I celebrate the true meaning of freedom, the bigness of their hearts, their courage and grit. Thomas Hardy says “The beggarly question of parentage–what is it, after all? What does it matter, when you come to think of it, whether a child is yours by blood or not? All the little ones of our time are collectively the children of us adults of the time, and entitled to our general care. That excessive regard of parents for their own children, and their dislike of other people’s, is, like class-feeling, patriotism, save-your-own-soul-ism, and other virtues, a mean exclusiveness at bottom” ( Jude, The Obscure)
( From Left to Right: Shakuntala Devi, Renu and Neha)
( Neha, Renu & Jeevan)
I spoke with both the kids on telephone. Neha chirped excitedly.She loves mangoes, potatoes and lady finger;her favorite colour is sky blue; she loves to play kho-kho and read books; she wants to be a doctor. Jeevan, like a typical boy, muttered that he loves playing football and worships Messi.

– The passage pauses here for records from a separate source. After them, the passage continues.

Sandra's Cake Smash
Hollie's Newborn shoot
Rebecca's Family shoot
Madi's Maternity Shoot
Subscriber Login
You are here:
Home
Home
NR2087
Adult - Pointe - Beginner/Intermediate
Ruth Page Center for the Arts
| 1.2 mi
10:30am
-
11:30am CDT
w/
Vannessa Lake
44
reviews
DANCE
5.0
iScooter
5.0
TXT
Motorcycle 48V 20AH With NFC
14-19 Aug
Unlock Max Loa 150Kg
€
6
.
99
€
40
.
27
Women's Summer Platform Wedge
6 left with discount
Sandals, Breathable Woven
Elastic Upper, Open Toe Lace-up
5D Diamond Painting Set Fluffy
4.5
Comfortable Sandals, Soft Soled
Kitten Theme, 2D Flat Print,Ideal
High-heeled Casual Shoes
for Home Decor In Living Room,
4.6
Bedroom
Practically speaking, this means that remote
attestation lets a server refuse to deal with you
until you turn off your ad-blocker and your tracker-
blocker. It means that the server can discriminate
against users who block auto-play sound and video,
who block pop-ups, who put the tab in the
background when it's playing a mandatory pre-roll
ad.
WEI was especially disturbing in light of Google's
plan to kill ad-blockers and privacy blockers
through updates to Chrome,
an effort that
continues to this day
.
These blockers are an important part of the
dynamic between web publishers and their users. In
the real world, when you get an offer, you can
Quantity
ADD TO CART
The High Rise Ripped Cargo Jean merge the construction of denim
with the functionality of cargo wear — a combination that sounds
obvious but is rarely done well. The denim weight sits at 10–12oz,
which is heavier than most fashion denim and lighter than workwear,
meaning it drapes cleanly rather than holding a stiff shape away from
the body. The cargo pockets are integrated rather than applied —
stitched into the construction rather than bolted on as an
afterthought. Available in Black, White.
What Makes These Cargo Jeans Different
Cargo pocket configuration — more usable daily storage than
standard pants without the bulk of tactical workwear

This Saturday I have been invited to have lunch at their place by Renu & Shakuntala Devi.
‘Ma’am, mujhe pata hai ki aap hamara ghar nahi ayenge’, Prem tells me.( Translation: I know you won’t come to our house). I wish I could quote Shakespeare to him : “His life was gentle, and the elements mixed so well in him that Nature might stand up and say to all the world, “This was a man “. Instead, I tear up a little, smile at him and ask him to ensure he keeps Coke Zero, with lots of ice, for me on Saturday.